Here's the chart we provided UrbanTurf to complement our analysis:
"JD", a commenter on the UrbanTurf post, asked a good question about our analysis, and we felt it best to respond here on our blog (so we can include a few more charts to illustrate our thinking on this).
JD's comment:
"Can you describe the data that’s leading you to the conclusion that inventory will grow modestly in the near term? Just trying to understand why we wouldn’t see a rush of sellers to the market pretty quickly, now that word is out that prices have recovered. It would seem to me that current homeowners have refrained from selling their properties over the last few years (“repressed supply”) because they believed they were underwater due to the downturn. Now that folks understand they’re not underwater, wouldn’t this repressed supply come to market quickly? Why wouldn’t we see a rapid return to more normalized listing levels quickly in the face of dramatic price growth, a clear seller’s market, falling rents (lower returns to holding properties), and rising interest rates?"
Our response:
While the gains in new listing activity over the past four months are significant (as we've outlined), the reason inventory levels will only grow at modest levels throughout the fall (if at all) is they are being countered by significant year-over-year gains in sales. Due to many of the same reasons outlined by JD on why sellers are coming off the sidelines, buyers are entering the game as well. Overall inventory growth will likely be modest as the inventory-easing impact of new listing gains is getting neutralized by the uptick in sales.

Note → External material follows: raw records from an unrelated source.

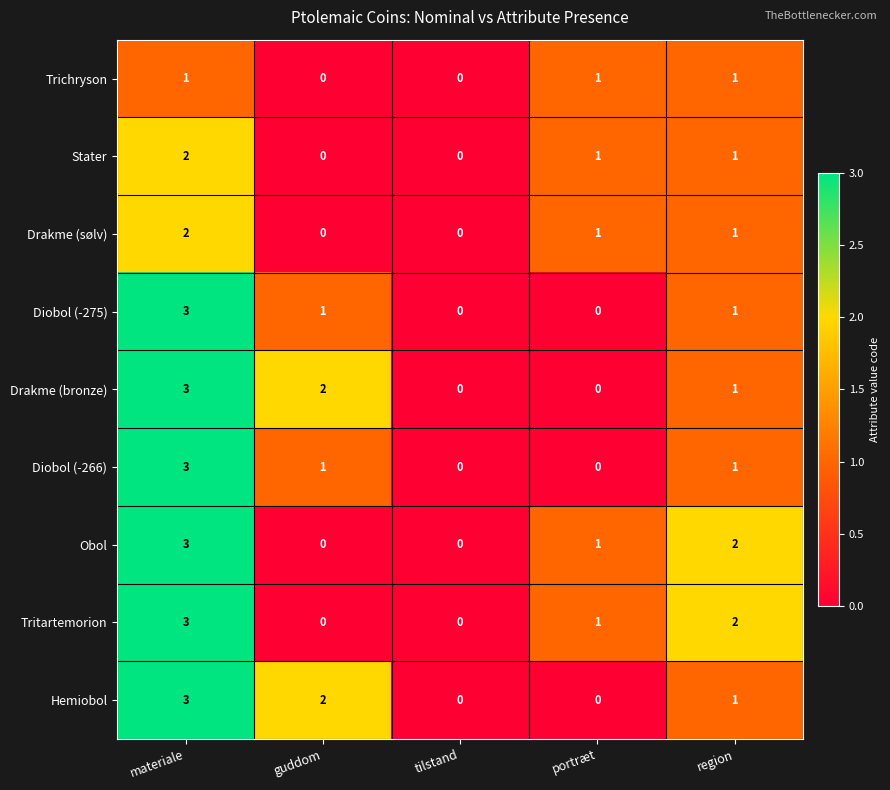

At which category is the sum across all series the highest?

materiale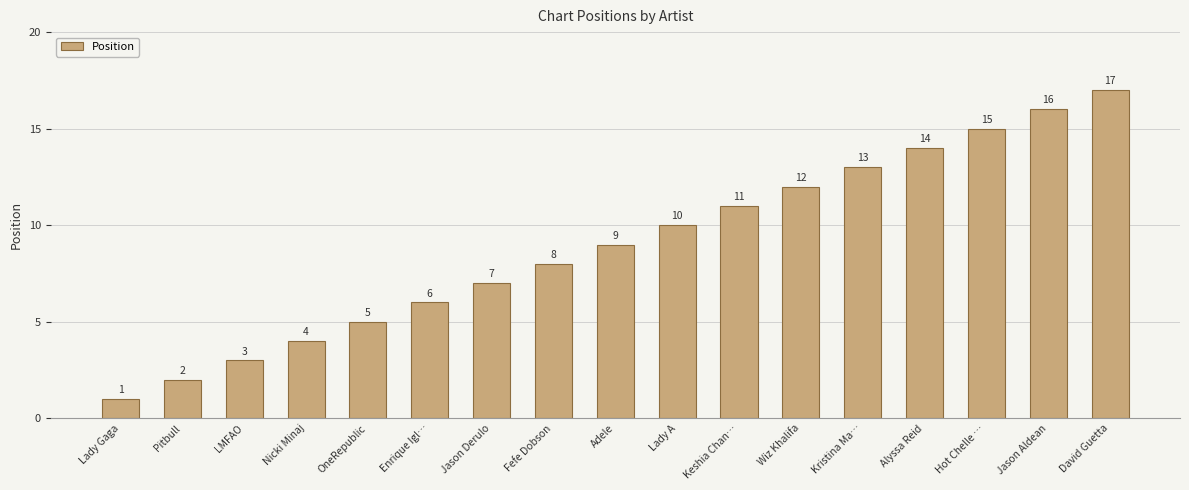

Reading left to right, extract all data points from this chart.

1	2	3	4	5	6	7	8	9	10	11	12	13	14	15	16	17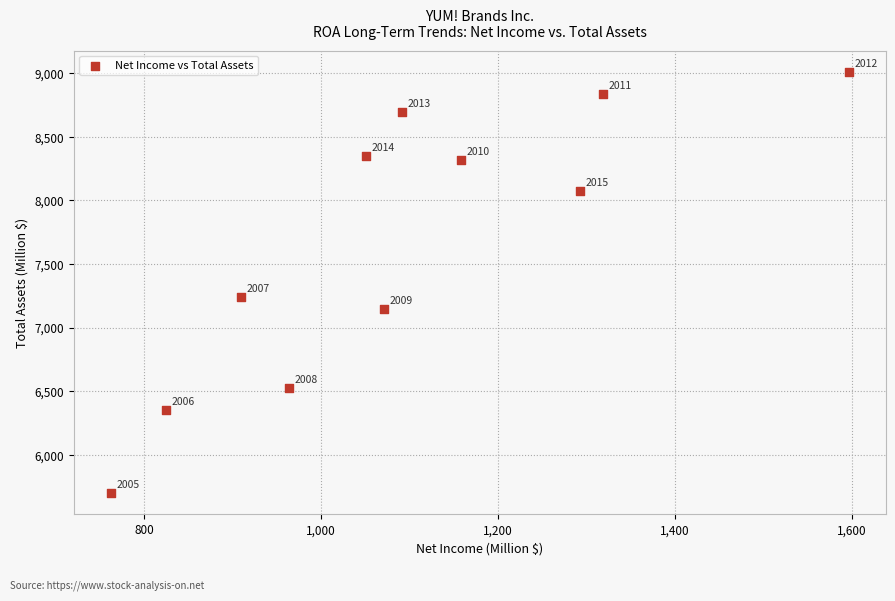

What Y value in the scatter plot is closest to 7354?

7242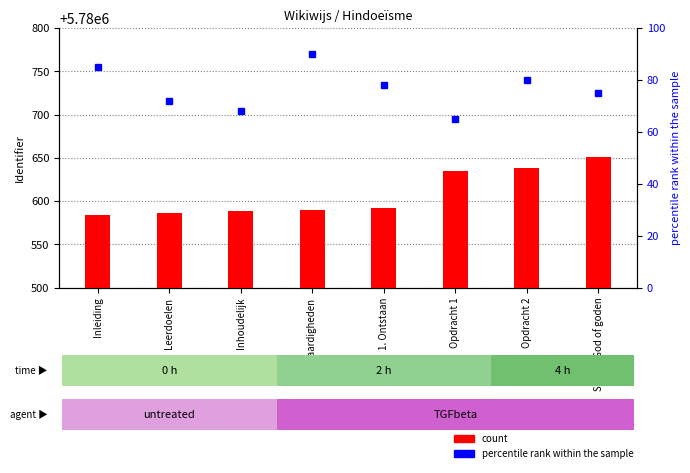

Rank the series by their average value, from lowest to highest.

percentile rank within the sample, count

Here we chart a longer view of the annual gains/losses in sales and new listings, with inventory plotted as well:
While this is only showing July activity, it pretty well represents the trends since 2001. Note where the year-over-year changes start to diverge between sales (moving down) and new listings (moving up) in 2005. The supply buildup has begin. In July 2006, sales activity has plummeted even further while new listing activity is flat. At that point, the amount of supply has doubled compared to the previous year. In the recovery phase, year-over-year gains in sales coupled with continuous declines in new listings returned the supply level back to near the pre-Bubble tally. Finally in July 2013, we see year-over-year gains in both new listings and sales, but with listing activity outpacing the sales gains. This is why the (necessary) inventory free-fall has flattened out and the reason why we're predicting a (modest) gain in supply possibly by year's end.